Exercise requirements:
Starting with the line that contains "Hvernig vinnur hann", reproduce each line through the end of the entries exactly as written.

Saved entries
────────────────────
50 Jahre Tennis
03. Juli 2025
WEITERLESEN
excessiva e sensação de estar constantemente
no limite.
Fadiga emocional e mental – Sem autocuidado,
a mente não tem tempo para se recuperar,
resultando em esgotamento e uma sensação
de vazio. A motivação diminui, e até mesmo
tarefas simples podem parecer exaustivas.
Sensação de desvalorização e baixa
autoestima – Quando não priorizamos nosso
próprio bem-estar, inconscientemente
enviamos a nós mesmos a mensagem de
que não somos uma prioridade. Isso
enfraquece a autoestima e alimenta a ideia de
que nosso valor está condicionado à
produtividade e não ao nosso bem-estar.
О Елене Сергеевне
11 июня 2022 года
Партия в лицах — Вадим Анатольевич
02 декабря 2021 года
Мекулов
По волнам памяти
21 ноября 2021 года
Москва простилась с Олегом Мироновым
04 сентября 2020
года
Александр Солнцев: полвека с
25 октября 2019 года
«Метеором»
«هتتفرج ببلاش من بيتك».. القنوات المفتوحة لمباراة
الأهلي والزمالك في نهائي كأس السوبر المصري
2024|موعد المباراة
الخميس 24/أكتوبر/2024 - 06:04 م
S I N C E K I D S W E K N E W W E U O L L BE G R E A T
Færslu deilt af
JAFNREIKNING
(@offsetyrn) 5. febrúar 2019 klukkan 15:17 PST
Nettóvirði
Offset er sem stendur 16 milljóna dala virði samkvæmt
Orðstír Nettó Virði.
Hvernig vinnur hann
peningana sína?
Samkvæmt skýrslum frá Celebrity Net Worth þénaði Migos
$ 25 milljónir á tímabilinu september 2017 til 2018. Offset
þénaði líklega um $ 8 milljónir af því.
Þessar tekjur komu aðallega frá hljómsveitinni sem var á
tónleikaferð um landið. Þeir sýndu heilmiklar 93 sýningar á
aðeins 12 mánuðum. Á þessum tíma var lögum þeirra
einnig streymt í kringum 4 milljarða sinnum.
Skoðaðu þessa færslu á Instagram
────────────────────
Answer for this exercise:
Hvernig vinnur hann
peningana sína?
Samkvæmt skýrslum frá Celebrity Net Worth þénaði Migos
$ 25 milljónir á tímabilinu september 2017 til 2018. Offset
þénaði líklega um $ 8 milljónir af því.
Þessar tekjur komu aðallega frá hljómsveitinni sem var á
tónleikaferð um landið. Þeir sýndu heilmiklar 93 sýningar á
aðeins 12 mánuðum. Á þessum tíma var lögum þeirra
einnig streymt í kringum 4 milljarða sinnum.
Skoðaðu þessa færslu á Instagram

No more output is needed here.